To obtain a medical license in the United States, aspiring physicians must pass three stages of the United States Medical Licensing Examination (USMLE), the third and final stage of which is widely considered the most difficult. The exam requires candidates to answer roughly 60% of the questions correctly, and historically the average passing score has been around 75%.
When we subjected the leading large-scale language model (LLM) to the same Step 3 test, it performed remarkably well, achieving scores significantly higher than many physicians.
However, there were some clear differences between the models.
USMLE Step 3 is typically taken after the first year of residency to assess whether medical school graduates can apply their understanding of clinical science to unsupervised medical practice. The exam assesses new physicians’ ability to manage patient care across a wide range of medical disciplines and includes both multiple-choice questions and computer-based case simulations.
We isolated 50 questions from the 2023 USMLE Step 3 sample test and evaluated the clinical capabilities of five different leading large-scale language models, feeding the same question set into ChatGPT, Claude, Google Gemini, Grok, and Llama platforms.

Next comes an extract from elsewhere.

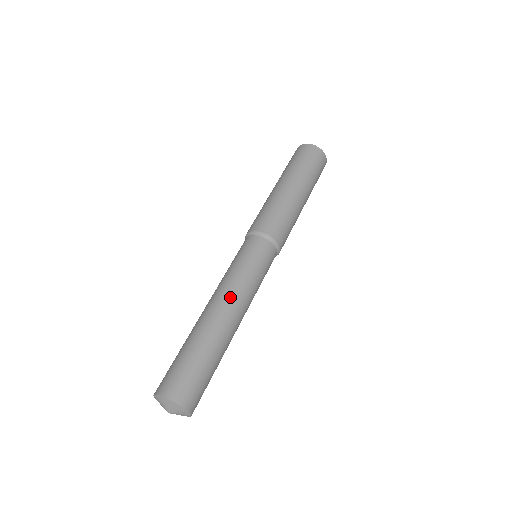
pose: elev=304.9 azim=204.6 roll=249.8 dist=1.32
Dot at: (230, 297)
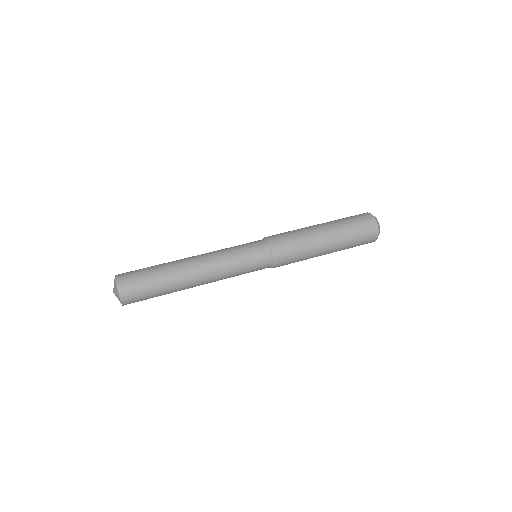
Dot at: (210, 272)
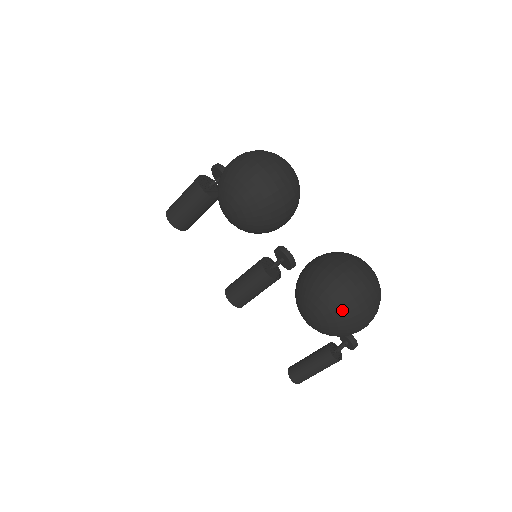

While other studies have evaluated the medical capabilities of these models, to our knowledge this is the first time these five leading platforms have been compared head-to-head. These results may offer insight into where consumers and providers should look.
Their scores are as follows:
- ChatGPT-4o (Open AI) — 49 correct answers out of 50 (98%)
- Claude 3.5 (human) — 45/50 (90%)
- Gemini Advance (Google) — 43/50 (86%)
- Grok (xAI) — 42/50 (84%)
- HuggingChat (Llama) — 33/50 (66%)
In our experiments, OpenAI’s ChatGPT-4o performed best, achieving a score of 98%. The system provided detailed medical analysis using language reminiscent of medical professionals. In addition to providing answers with extensive reasoning, it contextualized the decision-making process and explained why alternative answers were less appropriate.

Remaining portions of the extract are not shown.